Powojenne losy żołnierzy 1 Dywizji Pancernej w Belgii

We wrześniu 1944 roku 1 Polska Dywizja Pancerna przekroczyła granicę francusko-belgijską. Belgowie pamiętają o swoich wyzwolicielach. Po zakończeniu działań wojennych wybudowano dużo upamiętnień w formie pomników, nazw ulic czy tablic. Nie tylko powstawały tablice fundowane przez miasta czy gminy, ale również sami kombatanci ufundowali w podziękowaniu tablice pamiątkowe.
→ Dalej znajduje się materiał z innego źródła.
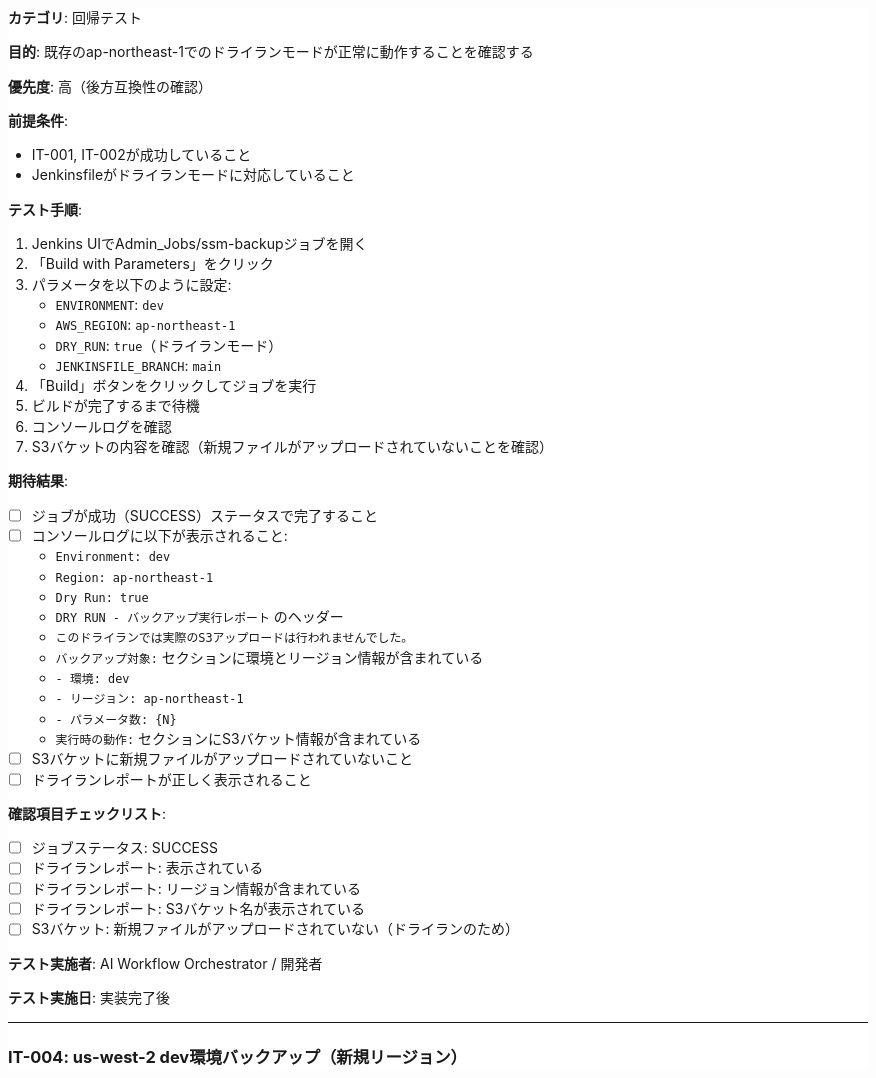 **カテゴリ**: 回帰テスト

**目的**: 既存のap-northeast-1でのドライランモードが正常に動作することを確認する

**優先度**: 高（後方互換性の確認）

**前提条件**:
- IT-001, IT-002が成功していること
- Jenkinsfileがドライランモードに対応していること

**テスト手順**:

1. Jenkins UIでAdmin_Jobs/ssm-backupジョブを開く
2. 「Build with Parameters」をクリック
3. パラメータを以下のように設定:
   - `ENVIRONMENT`: `dev`
   - `AWS_REGION`: `ap-northeast-1`
   - `DRY_RUN`: `true`（ドライランモード）
   - `JENKINSFILE_BRANCH`: `main`
4. 「Build」ボタンをクリックしてジョブを実行
5. ビルドが完了するまで待機
6. コンソールログを確認
7. S3バケットの内容を確認（新規ファイルがアップロードされていないことを確認）

**期待結果**:

- [ ] ジョブが成功（SUCCESS）ステータスで完了すること
- [ ] コンソールログに以下が表示されること:
  - `Environment: dev`
  - `Region: ap-northeast-1`
  - `Dry Run: true`
  - `DRY RUN - バックアップ実行レポート` のヘッダー
  - `このドライランでは実際のS3アップロードは行われませんでした。`
  - `バックアップ対象:` セクションに環境とリージョン情報が含まれている
  - `- 環境: dev`
  - `- リージョン: ap-northeast-1`
  - `- パラメータ数: {N}`
  - `実行時の動作:` セクションにS3バケット情報が含まれている
- [ ] S3バケットに新規ファイルがアップロードされていないこと
- [ ] ドライランレポートが正しく表示されること

**確認項目チェックリスト**:

- [ ] ジョブステータス: SUCCESS
- [ ] ドライランレポート: 表示されている
- [ ] ドライランレポート: リージョン情報が含まれている
- [ ] ドライランレポート: S3バケット名が表示されている
- [ ] S3バケット: 新規ファイルがアップロードされていない（ドライランのため）

**テスト実施者**: AI Workflow Orchestrator / 開発者

**テスト実施日**: 実装完了後

---

### IT-004: us-west-2 dev環境バックアップ（新規リージョン）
W Belgii po II wojnie światowej osiedliło się około 250 żołnierzy 1 Polskiej Dywizji Pancernej. Tworzyli w kraju zamieszkania koła towarzyskie, kluby czy nawet szkoły polskie. Taka szkoła w latach 50-tych ubiegłego wieku powstała z inicjatywy Stowarzyszenia Polskich Kombatantów (SPK) w Brukseli pod nazwą Polska Szkoła SPK w Brukseli. Powstało kilka stowarzyszeń kombatanckich w całej Belgii np. w Charleroi, Brukseli, Antwerpii.

Polscy żołnierze osiedliwszy się w Królestwie Belgii od roku 1945 podejmowali każdą pracę. Byli to młodzi ludzie. Niektórzy z nich nie ukończyli szkół ponadpodstawowych, dlatego najczęściej oferowanym przez władze Belgii zatrudnieniem była pracy na roli lub w górnictwie.

Pamięć o polskich wyzwolicielach Belgii trwa. Rokrocznie w miejscach upamiętniających żołnierzy 1 Polskiej Dywizji Pancernej odbywają się uroczystości. Uczestniczą w nich władze miast, przedstawiciele polskiej dyplomacji, stacjonujące w Królestwie Belgii Wojsko Polskie, stowarzyszenia, które podtrzymują pamięć o żołnierzach gen. Maczka.